_TRECHO PARA LEITURA:_
Por volta de 1945, teve de moderar suas atividades sociais. A mãe Beatriz, que morava na Chácara, começou a padecer de uma ferida na fronte, perto do olho esquerdo. Era um câncer. Veio a residir na casa de Tio Gordo, onde já moravam Carolina, Armando, Maria e sua família (Pedro, Antonio e Arthur), e Tio Gordo, naturalmente. Não havia cirurgia para a ferida, que evoluiu até formar uma chaga imensa do lado direito do rosto, e até o final de seus dias, em 1950.

Tio Armando, que sabia aplica injeções, era quem cuidava dela. Dormia no mesmo quartinho, com a mãe, para aplicar doses de morfina a qualquer hora que ela acordasse, gemendo de dor. A alfaiataria ficava a dois quarteirões de nossa casa, e muitas vezes ao dia Tio Armando ia ver como estava passando a mãe.

_MATERIAL FORNECIDO:_
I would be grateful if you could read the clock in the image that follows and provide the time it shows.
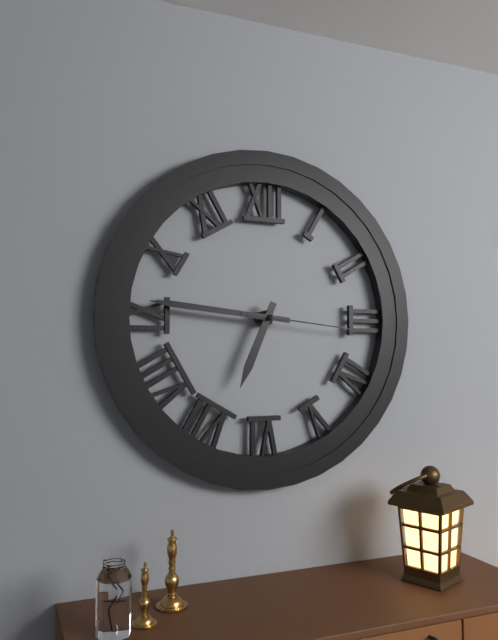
6:46:16
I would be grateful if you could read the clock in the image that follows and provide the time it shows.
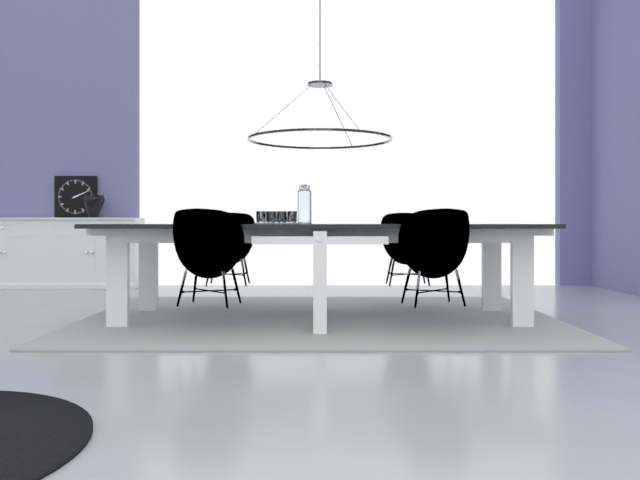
2:11
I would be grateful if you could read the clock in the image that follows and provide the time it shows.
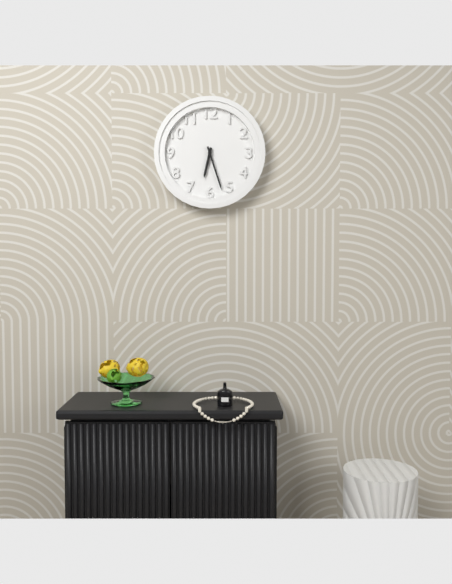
6:27
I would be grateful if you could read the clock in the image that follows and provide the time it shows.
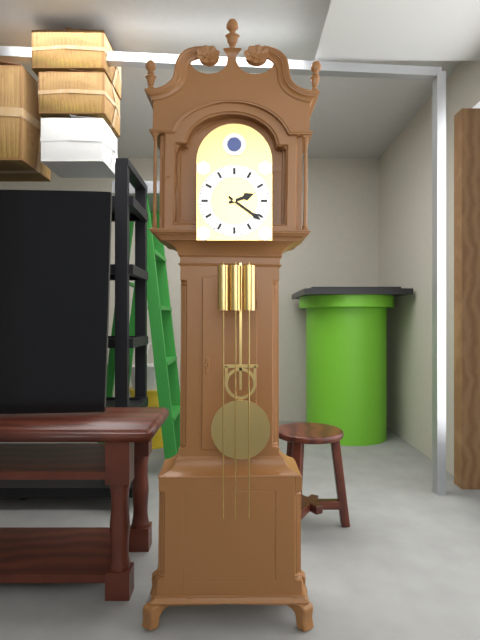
2:21
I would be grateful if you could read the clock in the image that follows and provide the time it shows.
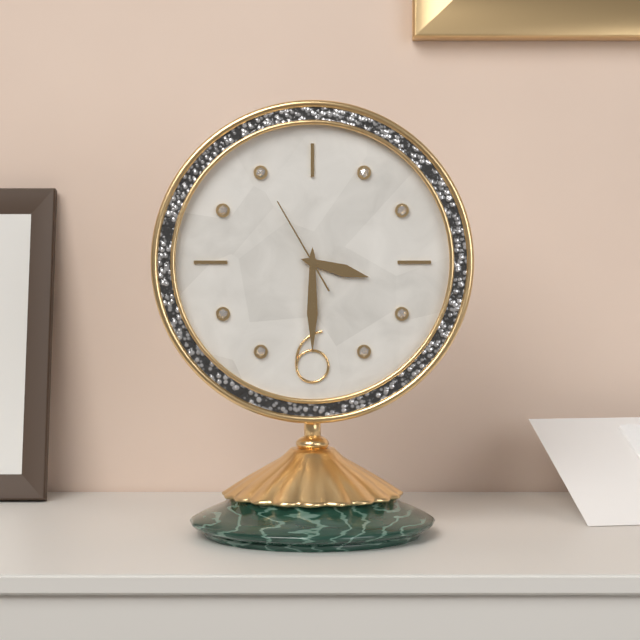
3:30:55
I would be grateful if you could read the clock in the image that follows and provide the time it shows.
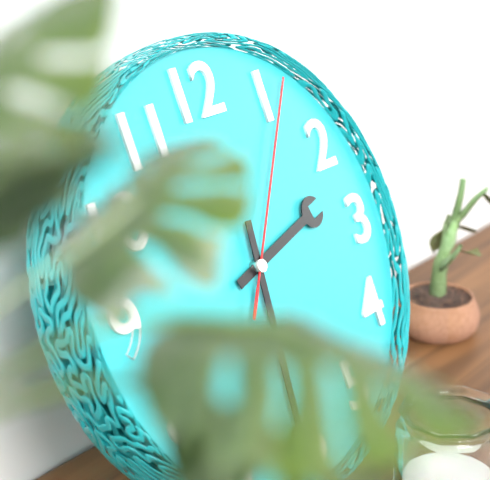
2:31:06
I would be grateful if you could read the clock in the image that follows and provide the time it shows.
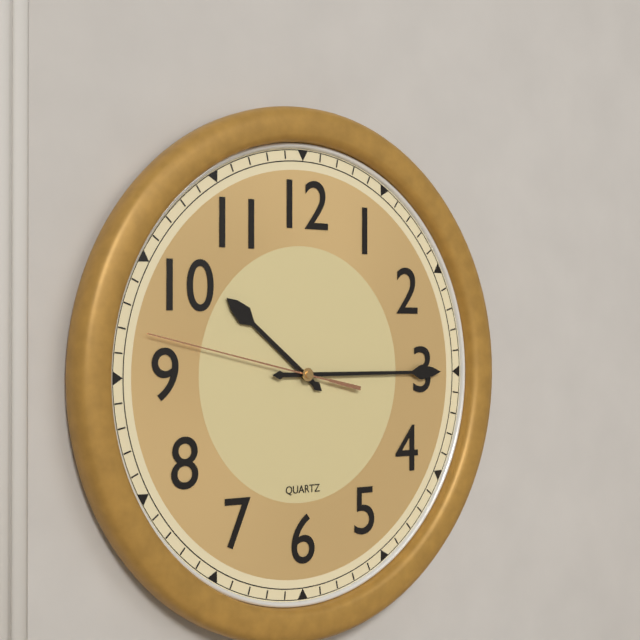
10:15:47
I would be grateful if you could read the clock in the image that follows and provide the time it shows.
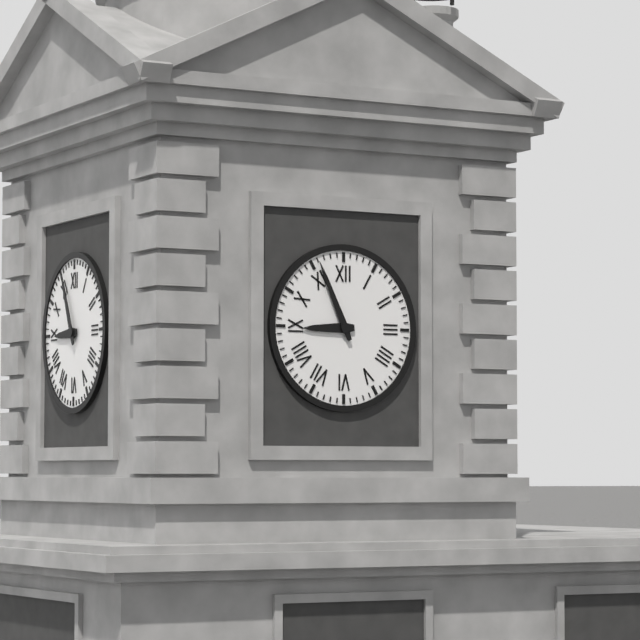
8:56
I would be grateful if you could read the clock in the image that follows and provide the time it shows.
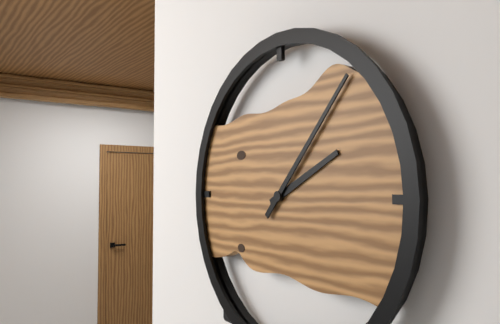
2:07
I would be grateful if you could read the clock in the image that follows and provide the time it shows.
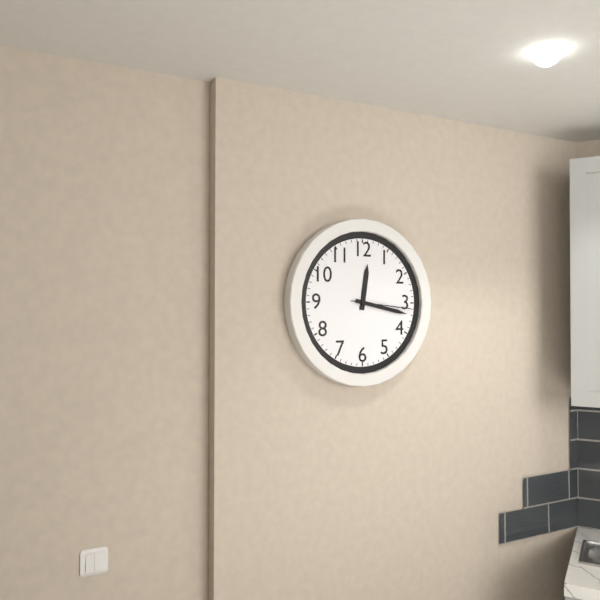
12:17:16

_O QUE FAZER:_
• A. Você pode trocar "clock" por "watch" em todas as linhas da listagem de relógios, sem mudar mais nada, e reescrevê-las sem as imagens?
• B. Você pode retomar o relato sobre os cuidados com a mãe Beatriz e continuá-lo a partir de onde ele para?

_RESPOSTAS POR TAREFA:_
• A.
I would be grateful if you could read the watch in the image that follows and provide the time it shows.
6:46:16
I would be grateful if you could read the watch in the image that follows and provide the time it shows.
2:11
I would be grateful if you could read the watch in the image that follows and provide the time it shows.
6:27
I would be grateful if you could read the watch in the image that follows and provide the time it shows.
2:21
I would be grateful if you could read the watch in the image that follows and provide the time it shows.
3:30:55
I would be grateful if you could read the watch in the image that follows and provide the time it shows.
2:31:06
I would be grateful if you could read the watch in the image that follows and provide the time it shows.
10:15:47
I would be grateful if you could read the watch in the image that follows and provide the time it shows.
8:56
I would be grateful if you could read the watch in the image that follows and provide the time it shows.
2:07
I would be grateful if you could read the watch in the image that follows and provide the time it shows.
12:17:16

• B.
Em maio de 1949, Tio Gordo Sofreu derrame cerebral e ficou parcialmente paralítico. Seguiu-se um ano de trabalhos e preocupações para todos. Tio Armando entregava-se cada vez mais aos cuidados da mãe, enquanto Maria e Carolina cuidavam de Tio Gordo. Ambos vieram a falecer em meados de 1950. Tio Gordo em junho e vovó Beatriz em julho, com 15 dias de diferença.

Os sobreviventes estavam exaustos. Carolina foi passar uns meses na Chácara do irmão Alpineu e Armando tirou umas férias e foi para o Rio de Janeiro, onde moravam alguns amigos. As férias eram apenas pretexto, pois na então capital federal encontrou trabalho e lá ficou residindo até 1978.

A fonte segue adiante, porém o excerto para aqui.